The discipline that made this fit the 1-bit philosophy instead of violating it:
- It’s offline. The bridge computes everything once, ahead of time, and caches it. There’s no on-the-fly DSP in the playback path. The player still receives the original file, bit-for-bit.
- It’s additive. New fields on the wire, no protocol bump, older clients simply ignore what they don’t recognize.
- It only reads. The analysis decodes the samples to learn about the music. It never rewrites what you hear. That’s the whole line, and it holds.
I deployed it this week and watched it chew through a real library — Abdullah Ibrahim records coming back with sensible keys and tempos in the high-80s to mid-130s, loudness values that actually reflect how those albums were mastered. The ear works.
What I let go
For the record, the things that did not make the trip: the four visualizers, the public gallery, the share flow, the steganographic PNG signing, the moderation tooling, the SEO and sitemaps, and the entire Python/fly.io deployment. All of it.
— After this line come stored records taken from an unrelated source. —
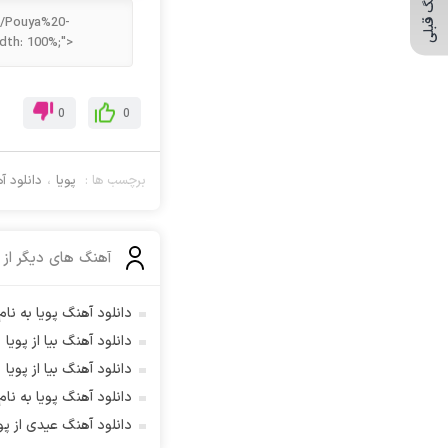
آهنـگ قبلی
آرتين شاهوران
آرتی
آرتین
آرتین بهادری
0
0
آرتین سلیمانی
آردا
برچسب ها :
پویا
،
دانلود 
آرسام
آرسام سالار
آرسین
آهنگ های دیگر از
آرش AP
آرش AP و مسیح
دانلود آهنگ پویا به نام
آرش آج
دانلود آهنگ بیا از پویا
آرش آرام
دانلود آهنگ بیا از پویا
آرش اسماعیلی
دانلود آهنگ پویا به نام 
آرش ای پی
دانلود آهنگ عیدی از پوی
آرش تشکری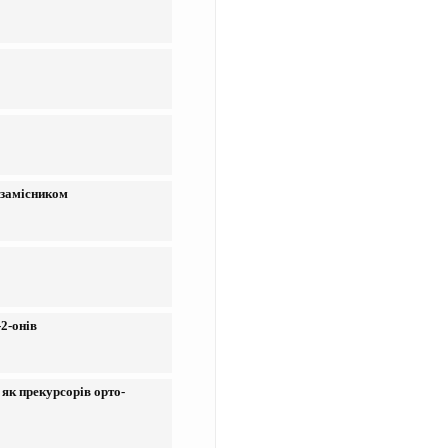
 замісником
2-онів
 як прекурсорів орто-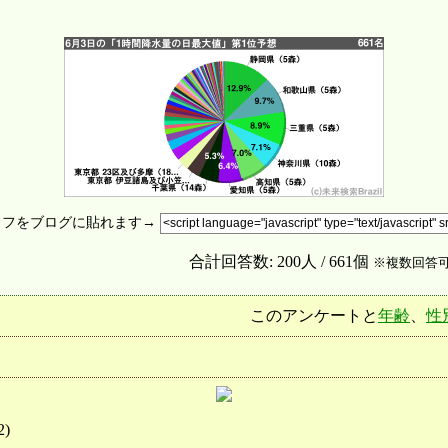
ラフをブログに貼れます→
合計回答数: 200人 / 661個
※複数回答
このアンケートと
年齢
、
性
2
)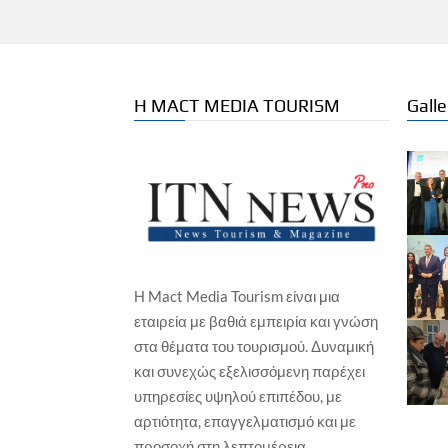
Η MACT MEDIA TOURISM
Galle
Η Mact Media Tourism είναι μια
ΕΠΙΧΕΙΡΗΣΕΙΣ
ΞΕΝΟΔΟΧΕΙΑ
εταιρεία με βαθιά εμπειρία και γνώση
ΕΠΙ
Wyndham Hotels & Resorts – Νέο
στα θέματα του τουρισμού. Δυναμική
Isl
TRYP by Wyndham στη Χάγη, σε
και συνεχώς εξελισσόμενη παρέχει
Γα
ιστορικό παραθαλάσσιο
ξενοδοχείο
υπηρεσίες υψηλού επιπέδου, με
Γιώ
Γιώργος Καραχρήστος
7 Αυγούστου, 2026
αρτιότητα, επαγγελματισμό και με
προσοχή στη λεπτομέρεια.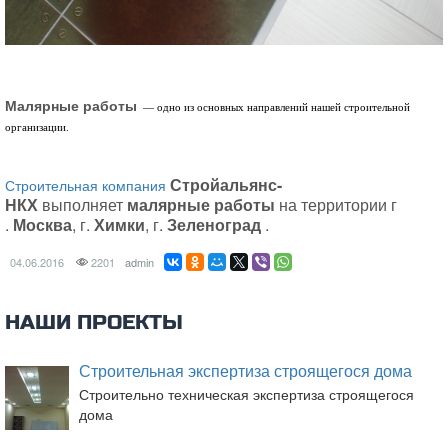
Малярные работы
— одно из основных направлений нашей строительной
организации.
Стройальянс-
Строительная компания
НКХ
выполняет
малярные работы
на территории г
.
Москва
, г.
Химки
, г.
Зеленоград
.
04.06.2016
2201
admin
НАШИ ПРОЕКТЫ
Строительная экспертиза строящегося дома
Строительно техническая экспертиза строящегося
дома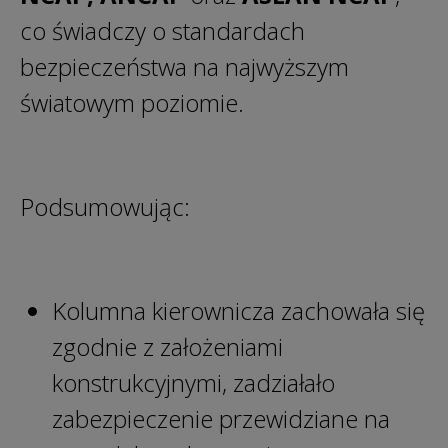
co świadczy o standardach
bezpieczeństwa na najwyższym
światowym poziomie.
Podsumowując:
Kolumna kierownicza zachowała się
zgodnie z założeniami
konstrukcyjnymi, zadziałało
zabezpieczenie przewidziane na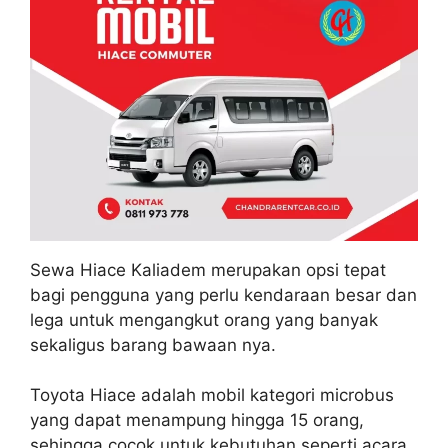
Sewa Hiace Kaliadem merupakan opsi tepat
bagi pengguna yang perlu kendaraan besar dan
lega untuk mengangkut orang yang banyak
sekaligus barang bawaan nya.
Toyota Hiace adalah mobil kategori microbus
yang dapat menampung hingga 15 orang,
sehingga cocok untuk kebutuhan seperti acara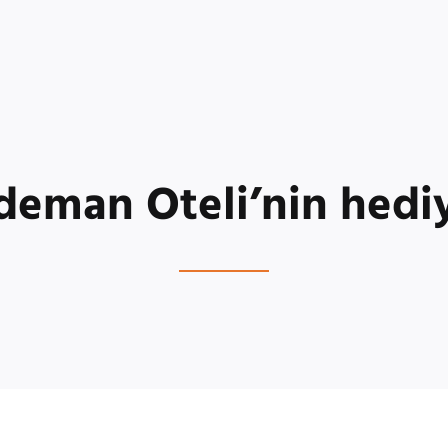
deman Oteli’nin hediy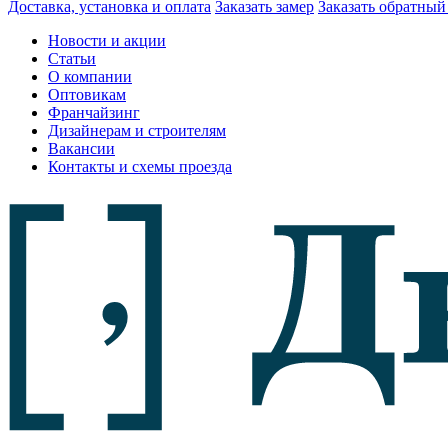
Доставка, установка и оплата
Заказать замер
Заказать обратный
Новости и акции
Статьи
О компании
Оптовикам
Франчайзинг
Дизайнерам и строителям
Вакансии
Контакты и схемы проезда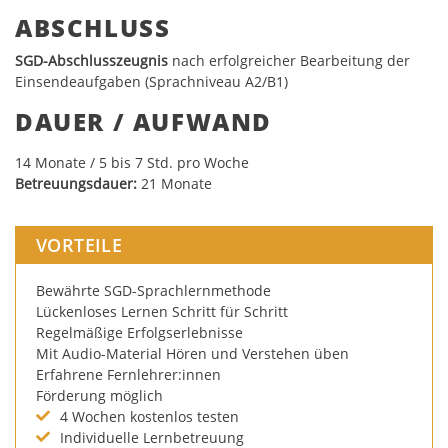
ABSCHLUSS
SGD-Abschlusszeugnis
nach erfolgreicher Bearbeitung der
Einsendeaufgaben (Sprachniveau A2/B1)
DAUER / AUFWAND
14
Monate / 5 bis 7 Std. pro Woche
Betreuungsdauer:
21 Monate
VORTEILE
Bewährte SGD-Sprachlernmethode
Lückenloses Lernen Schritt für Schritt
Regelmäßige Erfolgserlebnisse
Mit Audio-Material Hören und Verstehen üben
Erfahrene Fernlehrer:innen
Förderung möglich
4 Wochen kostenlos testen
Individuelle Lernbetreuung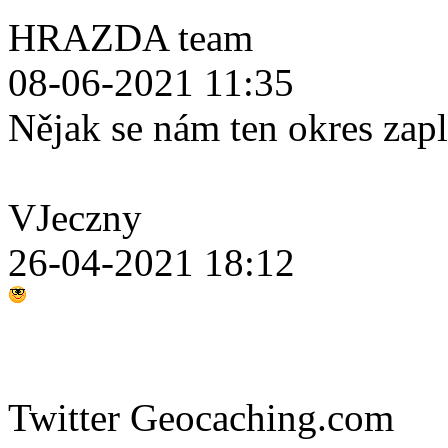
HRAZDA team
08-06-2021 11:35
Nějak se nám ten okres zap
VJeczny
26-04-2021 18:12
Twitter Geocaching.com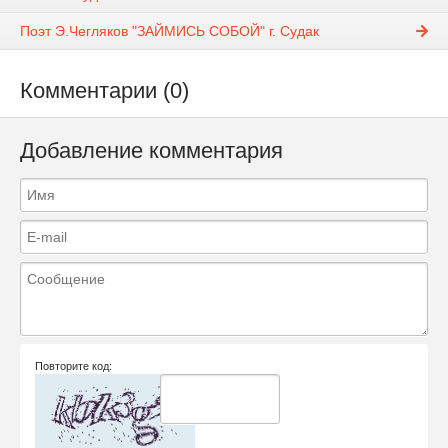
Поэт Э.Чегляков "ЗАЙМИСЬ СОБОЙ" г. Судак
Комментарии (0)
Добавление комментария
Повторите код:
That’s the part of retiring a project that’s genuinely freeing — you’re not just deleting code, you’re deciding, on purpose, what you’re no longer going to carry.
One last look
Before I shut it down, I ran a single track through the Studio over and over —
the same song into a different visualizer each time. Here’s what librosa and a
pile of shaders made of it.








That’s the show I’m switching off. The ear underneath it keeps going.
The lesson I keep relearning
A side project’s value is rarely where you thought it was when you built it. I made Sonogram for the pictures. I’m keeping it for the math. Retiring something doesn’t have to mean throwing it all away — sometimes the right move is to find the load-bearing fifteen percent, give it a better home, and let the rest go with a clean conscience.
Sonogram, you were a good time. The ear lives on in 1-bit.
Technical note for the curious: the analysis lives in internal/analyze in
1-bit-bridge — a sox-driven streaming decode fanned out to a peak envelope, an
R128 loudness meter, and a single STFT feeding both the key chroma and the tempo
onset envelope. One decode, four answers, all cached. It’s feature-gated and off
by default; flip it on per-library if you want it.